Ansys Medini Analyze also allows traceability linkage between safety analysis and complete system architecture. It automates the allocation of the malfunctioning behavior to a specific functional block or multiple blocks. Whatever the cause, whether it is performance shortfall or a software bug, or a sensor performance limitation – Medini Analyze defines the areas where sensors functionality is not delivered. Because Medini Analyze model limitations and triggering conditions can be used in causal nets or fault tree analysis. Over this period, engineers can accumulate knowledge and lessons learned. Integrating all these findings with the previous validation activities, simulations, or virtual road tests could trigger conditions that may express in one or two words, like “sun glare” or “snow.” Others are much more complex, such as “metal object on the pavement causing a reflection from the headlights in night-time conditions” or “driving out of a tunnel at high speed.” These more complex triggering conditions can be modeled by Medini Analyze as scenarios. These scenarios are modeled in Medini using SysML diagrams, where scenes and events are represented through pictograms.

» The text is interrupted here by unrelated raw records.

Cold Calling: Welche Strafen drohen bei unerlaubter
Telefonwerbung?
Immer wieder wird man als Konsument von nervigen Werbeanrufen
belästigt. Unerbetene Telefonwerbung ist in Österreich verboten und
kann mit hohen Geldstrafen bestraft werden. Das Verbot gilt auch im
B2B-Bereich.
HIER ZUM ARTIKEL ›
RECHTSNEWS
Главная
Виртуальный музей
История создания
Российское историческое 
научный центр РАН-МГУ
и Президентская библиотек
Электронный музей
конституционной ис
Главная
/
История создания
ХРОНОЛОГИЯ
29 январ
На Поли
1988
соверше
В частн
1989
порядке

Triggering conditions and scenarios will also be exported from Medini Analyze into different formats, and then it can be imported into scenario generators for simulation. Scenarios that have been identified as potential triggers for risky behavior provide valuable inputs to product developers, simulation experts, and physical testing team members. It will enable them to investigate and address every causal effect and provides the outcomes to safety analysts, and determine parameters (e.g., critical position, speed, and distance, weather conditions).
The new SOTIF standard will also cover Human-Machine Interaction (HMI) and hazards arising from misunderstandings and even intentional misuse of the HMIs. Medini Analyze can also address these concerns, general cybersecurity issues that fall outside the scope of ISO 21448 but may still be important in the horizon of autonomous vehicle development.
The work of safety engineers from the past has been very much isolated and non-collaborative and used manual analysis and reporting techniques to communicate the findings in a significant amount of time with cost under consideration. But the race to commercialize Autonomous Vehicle designs and standards to regularize those where increasing, the delays and inefficiencies are no longer acceptable. Unifying the development and verification and a shared platform to introduce the upcoming SOTIF standard can guarantee the functionality of every component to the real-time driving challenges. It enables all functions involved in Autonomous vehicle development to share data and work to collaborate. From Electrical Engineers designing Perception Modules to Software Engineers developing Critical Software to safety, experts should come together to deliver complete FuSa and SOTIF compliance in the Ansys Medini Analyze.